[Object state transitions]
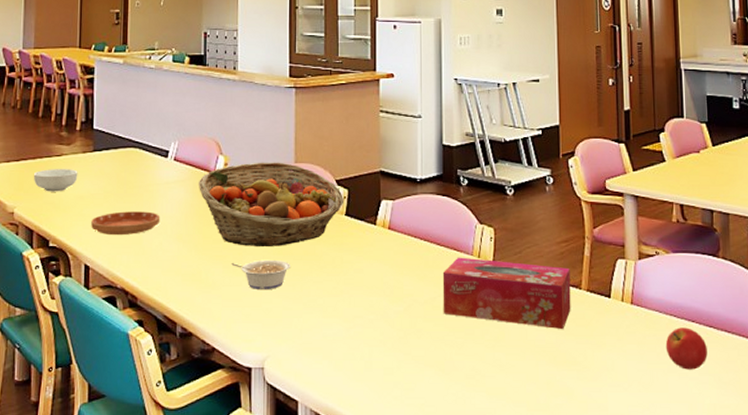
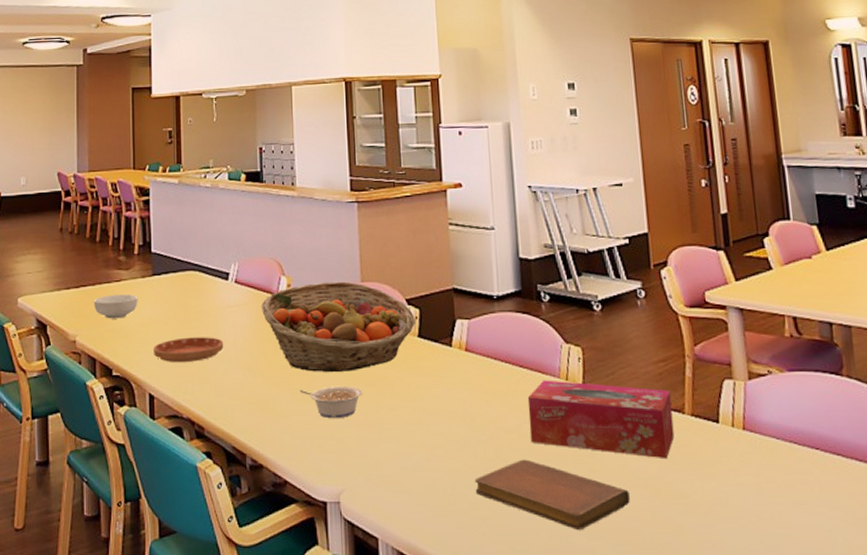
notebook: none [390,329,528,394] -> present [474,459,630,531]
fruit: present [665,327,708,370] -> none [786,456,837,504]

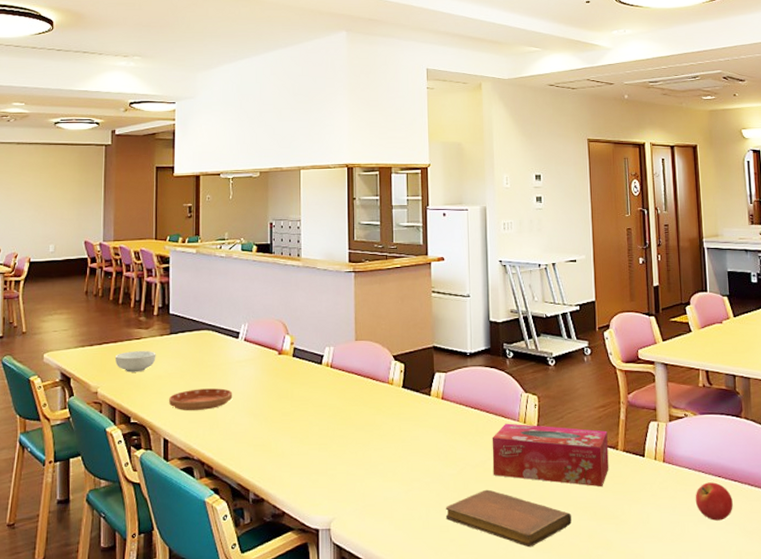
fruit basket: present [260,281,416,372] -> none [266,340,401,418]
legume: present [300,387,362,418] -> none [299,430,353,457]
fruit: none [786,456,837,504] -> present [695,482,733,521]

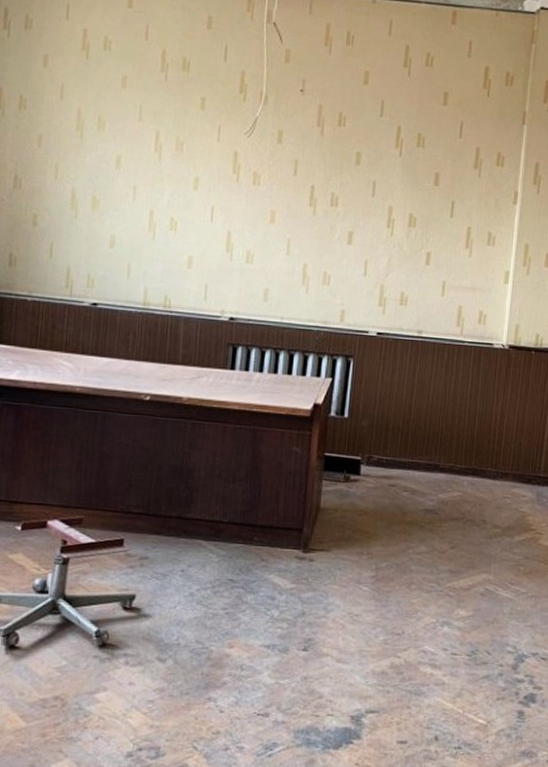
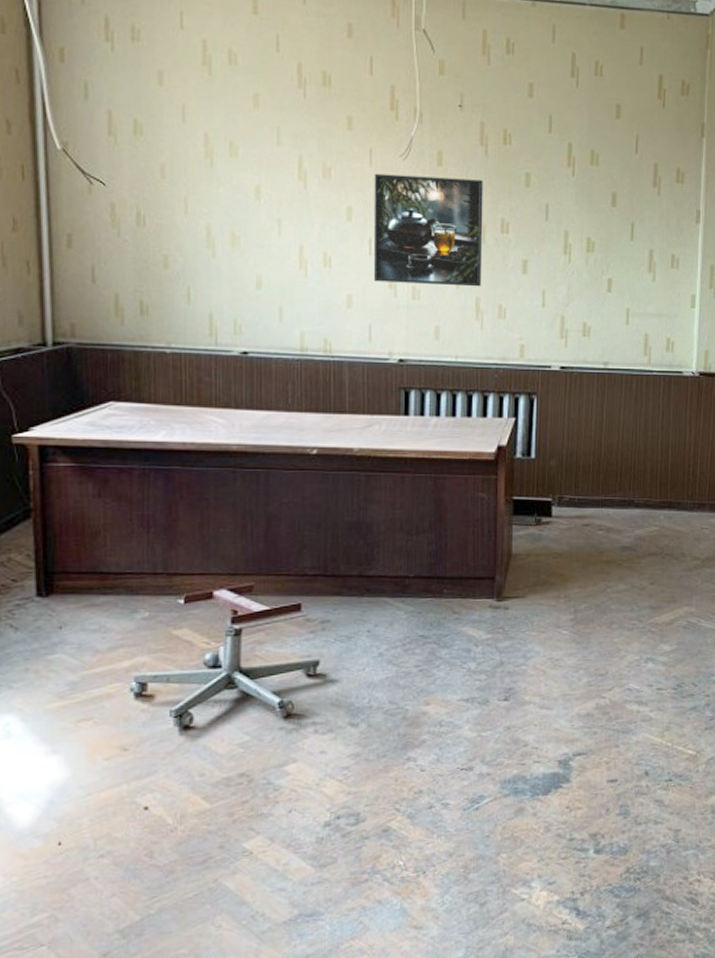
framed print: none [212,148,318,255] -> present [373,173,483,287]

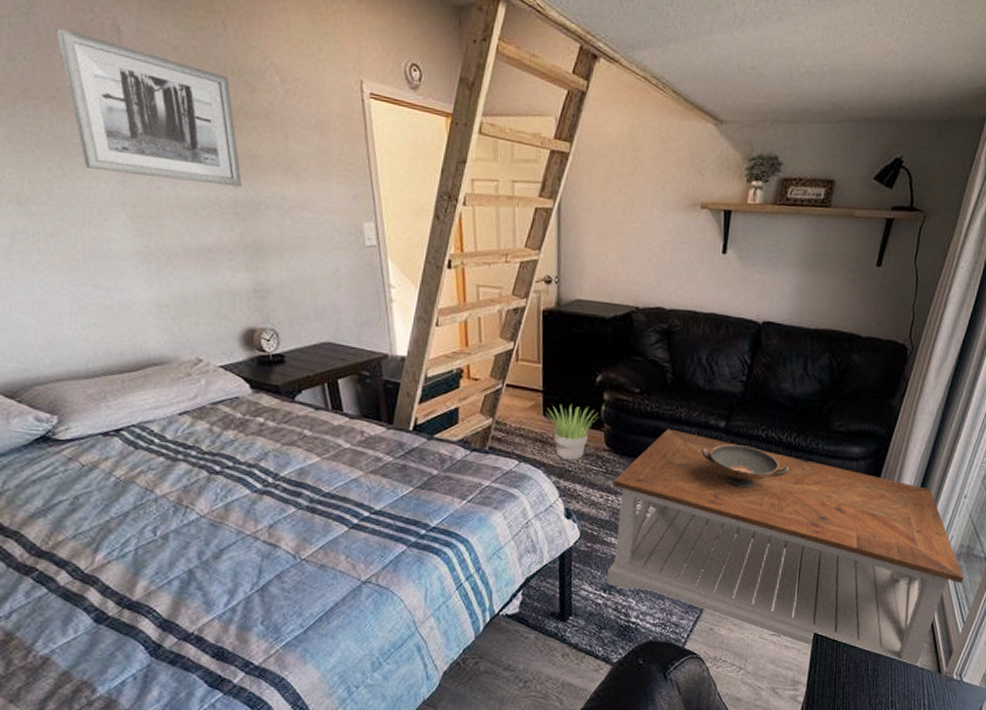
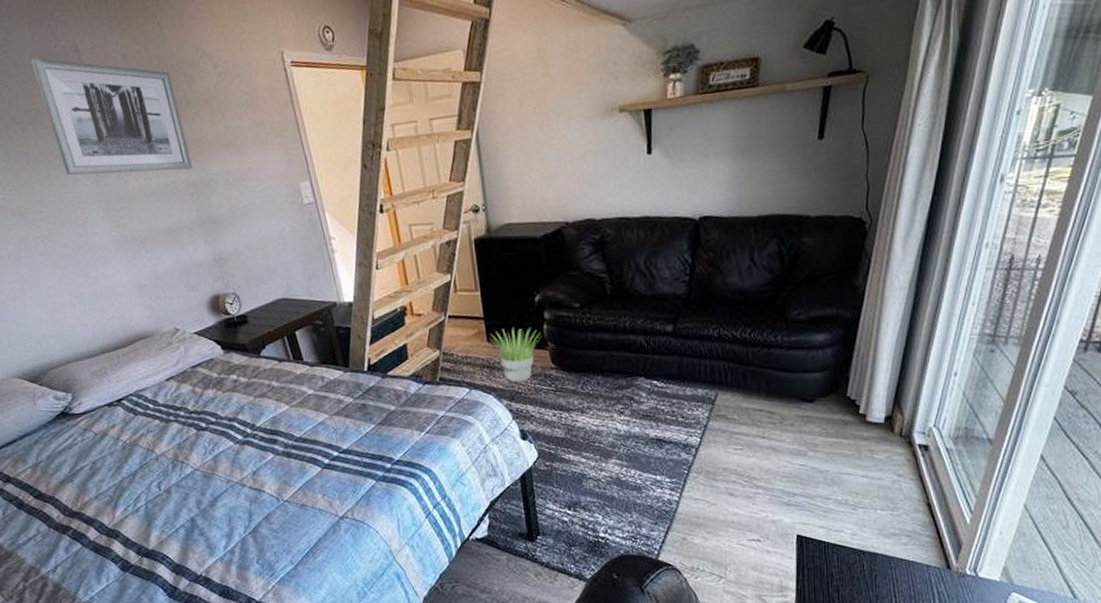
coffee table: present [607,429,964,667] -> none [565,339,965,564]
decorative bowl: present [701,444,789,489] -> none [650,347,747,392]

— Task objective —
Find the line containing "fruit: none [786,456,837,504]", then extract it and every line after it to the end of the data above, exactly and nothing else, without pictures.

— Expected answer —
fruit: none [786,456,837,504] -> present [695,482,733,521]

framed print: none [212,148,318,255] -> present [373,173,483,287]

coffee table: present [607,429,964,667] -> none [565,339,965,564]
decorative bowl: present [701,444,789,489] -> none [650,347,747,392]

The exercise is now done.